SOLICITAÇÃO ESCRITA
Formate como lista numerada todas as linhas das entradas abaixo, omitindo as linhas em branco.

DADOS FORNECIDOS
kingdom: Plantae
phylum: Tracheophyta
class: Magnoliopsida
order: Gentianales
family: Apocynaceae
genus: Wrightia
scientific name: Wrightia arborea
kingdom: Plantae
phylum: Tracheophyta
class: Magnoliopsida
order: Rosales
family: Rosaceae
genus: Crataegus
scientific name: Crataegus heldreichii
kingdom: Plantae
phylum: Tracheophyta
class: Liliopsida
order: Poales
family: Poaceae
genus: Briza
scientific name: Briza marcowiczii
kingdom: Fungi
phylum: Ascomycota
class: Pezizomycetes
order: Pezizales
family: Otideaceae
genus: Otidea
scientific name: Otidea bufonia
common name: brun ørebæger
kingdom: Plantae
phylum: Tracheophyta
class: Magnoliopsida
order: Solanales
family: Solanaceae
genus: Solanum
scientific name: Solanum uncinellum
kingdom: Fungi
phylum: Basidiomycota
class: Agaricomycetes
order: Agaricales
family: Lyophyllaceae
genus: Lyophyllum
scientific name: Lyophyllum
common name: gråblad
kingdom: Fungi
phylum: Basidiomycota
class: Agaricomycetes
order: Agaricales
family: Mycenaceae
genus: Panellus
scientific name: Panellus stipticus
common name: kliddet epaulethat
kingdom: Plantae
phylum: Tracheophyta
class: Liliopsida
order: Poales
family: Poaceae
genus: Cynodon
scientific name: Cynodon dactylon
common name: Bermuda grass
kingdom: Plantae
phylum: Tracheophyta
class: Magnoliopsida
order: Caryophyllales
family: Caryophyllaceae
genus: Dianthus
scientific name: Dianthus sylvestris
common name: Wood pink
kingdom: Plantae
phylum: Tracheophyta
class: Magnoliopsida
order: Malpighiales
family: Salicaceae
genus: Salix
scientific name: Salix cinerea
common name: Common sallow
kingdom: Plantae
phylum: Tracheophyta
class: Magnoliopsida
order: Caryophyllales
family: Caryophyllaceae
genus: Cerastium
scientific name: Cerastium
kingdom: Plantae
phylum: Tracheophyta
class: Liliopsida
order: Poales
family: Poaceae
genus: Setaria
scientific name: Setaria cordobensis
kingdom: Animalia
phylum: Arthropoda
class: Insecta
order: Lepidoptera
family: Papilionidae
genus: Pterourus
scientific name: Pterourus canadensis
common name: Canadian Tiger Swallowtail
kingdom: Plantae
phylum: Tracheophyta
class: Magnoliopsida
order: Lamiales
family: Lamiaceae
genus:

RESULTADO FINAL
1. kingdom: Plantae
2. phylum: Tracheophyta
3. class: Magnoliopsida
4. order: Gentianales
5. family: Apocynaceae
6. genus: Wrightia
7. scientific name: Wrightia arborea
8. kingdom: Plantae
9. phylum: Tracheophyta
10. class: Magnoliopsida
11. order: Rosales
12. family: Rosaceae
13. genus: Crataegus
14. scientific name: Crataegus heldreichii
15. kingdom: Plantae
16. phylum: Tracheophyta
17. class: Liliopsida
18. order: Poales
19. family: Poaceae
20. genus: Briza
21. scientific name: Briza marcowiczii
22. kingdom: Fungi
23. phylum: Ascomycota
24. class: Pezizomycetes
25. order: Pezizales
26. family: Otideaceae
27. genus: Otidea
28. scientific name: Otidea bufonia
29. common name: brun ørebæger
30. kingdom: Plantae
31. phylum: Tracheophyta
32. class: Magnoliopsida
33. order: Solanales
34. family: Solanaceae
35. genus: Solanum
36. scientific name: Solanum uncinellum
37. kingdom: Fungi
38. phylum: Basidiomycota
39. class: Agaricomycetes
40. order: Agaricales
41. family: Lyophyllaceae
42. genus: Lyophyllum
43. scientific name: Lyophyllum
44. common name: gråblad
45. kingdom: Fungi
46. phylum: Basidiomycota
47. class: Agaricomycetes
48. order: Agaricales
49. family: Mycenaceae
50. genus: Panellus
51. scientific name: Panellus stipticus
52. common name: kliddet epaulethat
53. kingdom: Plantae
54. phylum: Tracheophyta
55. class: Liliopsida
56. order: Poales
57. family: Poaceae
58. genus: Cynodon
59. scientific name: Cynodon dactylon
60. common name: Bermuda grass
61. kingdom: Plantae
62. phylum: Tracheophyta
63. class: Magnoliopsida
64. order: Caryophyllales
65. family: Caryophyllaceae
66. genus: Dianthus
67. scientific name: Dianthus sylvestris
68. common name: Wood pink
69. kingdom: Plantae
70. phylum: Tracheophyta
71. class: Magnoliopsida
72. order: Malpighiales
73. family: Salicaceae
74. genus: Salix
75. scientific name: Salix cinerea
76. common name: Common sallow
77. kingdom: Plantae
78. phylum: Tracheophyta
79. class: Magnoliopsida
80. order: Caryophyllales
81. family: Caryophyllaceae
82. genus: Cerastium
83. scientific name: Cerastium
84. kingdom: Plantae
85. phylum: Tracheophyta
86. class: Liliopsida
87. order: Poales
88. family: Poaceae
89. genus: Setaria
90. scientific name: Setaria cordobensis
91. kingdom: Animalia
92. phylum: Arthropoda
93. class: Insecta
94. order: Lepidoptera
95. family: Papilionidae
96. genus: Pterourus
97. scientific name: Pterourus canadensis
98. common name: Canadian Tiger Swallowtail
99. kingdom: Plantae
100. phylum: Tracheophyta
101. class: Magnoliopsida
102. order: Lamiales
103. family: Lamiaceae
104. genus:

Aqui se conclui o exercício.